Por sua vez, a RG por acórdão de 23/01/2024, no processo 1153/16.1PCBRG-B.G1, (jurisprudência.pt), decidiu, também, com um voto de vencido, é certo, que o arguido condenado pelo crime de roubo do n.º 1 do artigo 210.º Código Penal está abrangido pela Lei 38-A/2023 e, assim, nos termos do disposto nos artigos 2.º/1, 3.º/1 e 8.º/1 da mesma Lei, beneficia de um ano de perdão.
Neste sentido mencionam-se ainda os acs. da RG de 20/02/2024, nos procs. n.º 135/22.9PBVCT. G1 e 546/21.7GAVNF.G1.

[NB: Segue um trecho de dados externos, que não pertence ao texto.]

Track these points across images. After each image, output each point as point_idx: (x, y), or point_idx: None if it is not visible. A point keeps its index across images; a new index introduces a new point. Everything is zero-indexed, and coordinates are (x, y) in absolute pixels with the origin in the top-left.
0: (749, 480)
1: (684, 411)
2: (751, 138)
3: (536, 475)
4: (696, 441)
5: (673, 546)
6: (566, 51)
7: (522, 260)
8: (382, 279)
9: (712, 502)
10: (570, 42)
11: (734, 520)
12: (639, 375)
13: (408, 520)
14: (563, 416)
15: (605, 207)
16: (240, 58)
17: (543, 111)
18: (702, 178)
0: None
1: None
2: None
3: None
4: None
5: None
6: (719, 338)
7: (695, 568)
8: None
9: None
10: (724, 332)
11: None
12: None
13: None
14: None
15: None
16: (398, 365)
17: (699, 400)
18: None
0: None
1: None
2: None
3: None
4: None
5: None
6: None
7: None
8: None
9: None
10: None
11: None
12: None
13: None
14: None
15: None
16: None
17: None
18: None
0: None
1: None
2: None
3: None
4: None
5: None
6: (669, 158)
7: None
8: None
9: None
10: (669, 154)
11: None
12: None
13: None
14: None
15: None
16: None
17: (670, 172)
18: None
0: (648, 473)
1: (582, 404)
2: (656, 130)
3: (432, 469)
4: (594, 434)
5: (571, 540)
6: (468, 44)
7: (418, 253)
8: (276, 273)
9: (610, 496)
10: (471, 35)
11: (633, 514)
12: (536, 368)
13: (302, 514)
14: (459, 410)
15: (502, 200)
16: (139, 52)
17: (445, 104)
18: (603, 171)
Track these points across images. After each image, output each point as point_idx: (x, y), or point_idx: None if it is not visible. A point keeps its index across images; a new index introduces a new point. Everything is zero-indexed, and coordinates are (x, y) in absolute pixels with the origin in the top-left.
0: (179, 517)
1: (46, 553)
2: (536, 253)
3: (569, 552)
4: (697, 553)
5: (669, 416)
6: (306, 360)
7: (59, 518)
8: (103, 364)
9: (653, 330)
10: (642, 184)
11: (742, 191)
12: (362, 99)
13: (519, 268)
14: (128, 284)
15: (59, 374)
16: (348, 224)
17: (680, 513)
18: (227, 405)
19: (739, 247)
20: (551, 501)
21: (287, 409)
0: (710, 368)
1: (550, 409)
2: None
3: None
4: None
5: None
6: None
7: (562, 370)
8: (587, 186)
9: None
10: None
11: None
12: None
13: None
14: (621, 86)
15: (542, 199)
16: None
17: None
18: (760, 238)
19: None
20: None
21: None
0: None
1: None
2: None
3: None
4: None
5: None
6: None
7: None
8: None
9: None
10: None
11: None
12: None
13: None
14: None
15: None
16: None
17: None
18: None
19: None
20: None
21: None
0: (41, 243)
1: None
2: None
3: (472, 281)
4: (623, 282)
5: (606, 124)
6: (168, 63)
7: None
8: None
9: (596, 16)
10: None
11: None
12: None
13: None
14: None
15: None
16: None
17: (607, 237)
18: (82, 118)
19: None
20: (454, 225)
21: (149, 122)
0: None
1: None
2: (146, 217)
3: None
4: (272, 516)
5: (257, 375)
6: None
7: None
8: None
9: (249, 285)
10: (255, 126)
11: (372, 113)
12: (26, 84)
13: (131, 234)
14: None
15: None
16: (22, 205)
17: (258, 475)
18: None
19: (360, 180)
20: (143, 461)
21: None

No dia 23/01/2024 no mesmo TRG, no processo 5310/19.0JAPRT-AI.G1, de que foi relatora a juíza que ali votou vencido, sufragou o entendimento que “Os condenados por crime de roubo p. e p. pelo artigo 210.º n.º 1 do Código Penal não beneficiam da aplicação do perdão de pena previsto na Lei n.º 38-A/2023 de 2 de Agosto por as respectivas vítimas deverem ser consideradas pessoas especialmente vulneráveis e, por isso, o perdão se encontrar excluído pela alínea g) do nº 1 do art.º 7º da referida Lei.”
No Tribunal da Relação do Porto, sufragando a tese da exclusão, é de referir os acs. de 10/01/2024, proc.º n.º 485/20.9T8VCD.P2 e o ac. 17-1-2024, proc.º n.º 379/19.0PAVFR.
No mesmo Tribunal defendeu-se a aplicabilidade do perdão ao crime do roubo no ac. de 24-1-2024, proc.º n.º 614/15.4GBAGD-C.P1,
“I- A condenação por crime de roubo na sua forma simples, previsto e punido nos termos do art.º 210º/1 do Cód. Penal, não se mostra excluída da aplicação do perdão previsto na Lei 38–A/2023, de 2 de Agosto.
(…)”
Atentemos, então, nas consabidas regras da interpretação das normas jurídicas – que é, afinal, o que aqui está em causa.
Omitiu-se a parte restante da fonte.